Middle Stone Age

© © Arild Nybø
Divisions into early, middle and late Stone Age exist, according to the complexity of the tools used.
Using clues left behind over the millennia, we can trace our history in southern Africa from the very beginnings of human development, some 2.5 million years ago, to the present.

The Stone Age spans a lengthy period - from about 2 million years ago, to 1 800 years ago, and gets its name from the use made of simple stone tools. Divisions into early, middle and late Stone Age exist, according to the complexity of the tools used.

During the Middle Stone Age (200 000 years ago), it is uncertain which early hominid species lived in the Kruger Park area but it is suspected that it was Homo sapiens rhodensis. Homo sapiens were much more effective hunters since they were able to make stone spear points. Indications of habitation from this period occur at Kotsini near the Shingwedzi River and at Tsendze on the Letaba River.

By 130,000 years ago, during the Middle Stone Age period, early Homo sapiens had evolved to anatomically modern Homo sapiens sapiens (note the additional sapiens that designates modern people who live all over the earth today).

Improved technology enabled people to produce increasingly more sophisticated and smaller tools and to attach some types to wooden handles, probably with mastic made from vegetable gum.
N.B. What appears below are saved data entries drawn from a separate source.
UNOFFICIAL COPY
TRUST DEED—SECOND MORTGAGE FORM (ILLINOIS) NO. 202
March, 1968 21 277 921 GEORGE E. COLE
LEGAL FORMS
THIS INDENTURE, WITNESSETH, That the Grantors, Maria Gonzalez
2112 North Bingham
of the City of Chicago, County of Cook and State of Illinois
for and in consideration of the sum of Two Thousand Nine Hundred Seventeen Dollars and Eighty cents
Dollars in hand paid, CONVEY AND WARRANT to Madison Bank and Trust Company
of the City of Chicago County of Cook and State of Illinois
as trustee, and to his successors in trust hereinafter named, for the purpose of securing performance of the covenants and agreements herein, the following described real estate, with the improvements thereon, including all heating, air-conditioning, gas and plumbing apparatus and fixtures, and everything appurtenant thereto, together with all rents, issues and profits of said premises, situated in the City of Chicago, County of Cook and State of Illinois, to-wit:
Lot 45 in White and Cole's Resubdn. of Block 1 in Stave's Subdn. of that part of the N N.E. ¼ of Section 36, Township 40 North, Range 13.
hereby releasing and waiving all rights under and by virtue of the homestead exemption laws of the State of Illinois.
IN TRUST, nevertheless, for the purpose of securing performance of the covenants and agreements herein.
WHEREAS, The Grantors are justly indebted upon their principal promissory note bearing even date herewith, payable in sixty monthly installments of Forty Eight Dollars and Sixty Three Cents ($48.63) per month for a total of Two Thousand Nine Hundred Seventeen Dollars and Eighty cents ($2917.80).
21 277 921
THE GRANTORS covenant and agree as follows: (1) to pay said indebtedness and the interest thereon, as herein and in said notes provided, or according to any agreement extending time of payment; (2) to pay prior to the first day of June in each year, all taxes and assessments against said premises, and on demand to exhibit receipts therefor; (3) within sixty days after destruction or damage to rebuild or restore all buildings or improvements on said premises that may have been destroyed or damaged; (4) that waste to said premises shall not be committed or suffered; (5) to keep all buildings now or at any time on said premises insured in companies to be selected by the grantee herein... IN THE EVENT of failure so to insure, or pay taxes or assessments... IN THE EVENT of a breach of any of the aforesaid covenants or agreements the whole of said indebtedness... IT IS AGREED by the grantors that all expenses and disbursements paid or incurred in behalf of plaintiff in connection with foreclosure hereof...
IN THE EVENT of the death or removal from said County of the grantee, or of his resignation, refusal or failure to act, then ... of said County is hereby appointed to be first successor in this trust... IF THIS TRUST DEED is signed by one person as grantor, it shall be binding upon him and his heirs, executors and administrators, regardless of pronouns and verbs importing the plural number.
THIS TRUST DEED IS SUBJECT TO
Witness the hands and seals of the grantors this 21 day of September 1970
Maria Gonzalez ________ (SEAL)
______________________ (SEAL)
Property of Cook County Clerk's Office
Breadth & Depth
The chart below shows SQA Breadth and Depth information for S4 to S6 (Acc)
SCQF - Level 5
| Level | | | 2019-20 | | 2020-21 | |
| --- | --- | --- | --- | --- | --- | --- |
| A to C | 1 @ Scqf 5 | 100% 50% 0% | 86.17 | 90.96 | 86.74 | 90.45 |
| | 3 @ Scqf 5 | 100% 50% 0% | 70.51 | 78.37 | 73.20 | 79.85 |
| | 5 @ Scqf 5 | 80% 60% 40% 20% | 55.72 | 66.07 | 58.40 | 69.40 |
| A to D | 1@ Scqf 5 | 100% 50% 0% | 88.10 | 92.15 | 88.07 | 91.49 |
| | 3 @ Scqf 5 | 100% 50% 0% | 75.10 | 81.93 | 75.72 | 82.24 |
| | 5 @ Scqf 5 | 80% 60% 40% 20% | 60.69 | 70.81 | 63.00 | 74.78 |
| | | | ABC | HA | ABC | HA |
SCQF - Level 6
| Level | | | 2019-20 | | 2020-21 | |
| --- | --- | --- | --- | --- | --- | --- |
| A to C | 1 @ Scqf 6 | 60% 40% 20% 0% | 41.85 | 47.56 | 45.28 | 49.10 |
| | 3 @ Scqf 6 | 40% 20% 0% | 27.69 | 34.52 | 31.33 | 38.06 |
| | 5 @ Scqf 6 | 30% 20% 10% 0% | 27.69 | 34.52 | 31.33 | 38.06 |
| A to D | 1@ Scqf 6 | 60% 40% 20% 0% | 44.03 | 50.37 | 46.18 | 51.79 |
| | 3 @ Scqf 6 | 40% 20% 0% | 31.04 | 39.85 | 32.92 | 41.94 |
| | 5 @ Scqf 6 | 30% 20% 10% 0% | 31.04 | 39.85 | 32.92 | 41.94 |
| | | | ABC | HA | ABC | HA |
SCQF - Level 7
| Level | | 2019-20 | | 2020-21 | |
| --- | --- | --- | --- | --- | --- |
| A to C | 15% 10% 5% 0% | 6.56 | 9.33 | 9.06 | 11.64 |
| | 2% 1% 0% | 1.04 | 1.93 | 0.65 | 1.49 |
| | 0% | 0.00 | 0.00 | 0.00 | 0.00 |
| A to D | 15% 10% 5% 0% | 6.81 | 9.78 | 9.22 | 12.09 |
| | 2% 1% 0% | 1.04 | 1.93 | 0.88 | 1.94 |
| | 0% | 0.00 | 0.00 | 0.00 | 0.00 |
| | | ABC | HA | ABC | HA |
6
This, it is thought, led to the development of stone-tipped spears and more efficient hunting.

Food remains indicate that Middle Stone Age Homo sapiens sapiens hunted all but the largest and fiercest animals. People living at the coast also ate shellfish, fish, seals, dolphins and seabirds. It is assumed that they ate a great deal of plants.

There is no evidence that these Middle Stone Age people used ornaments, although ground pieces of red ochre suggest that painting, probably body painting, may mark the beginnings of symbolism and ritual, which play a major role in present-day society.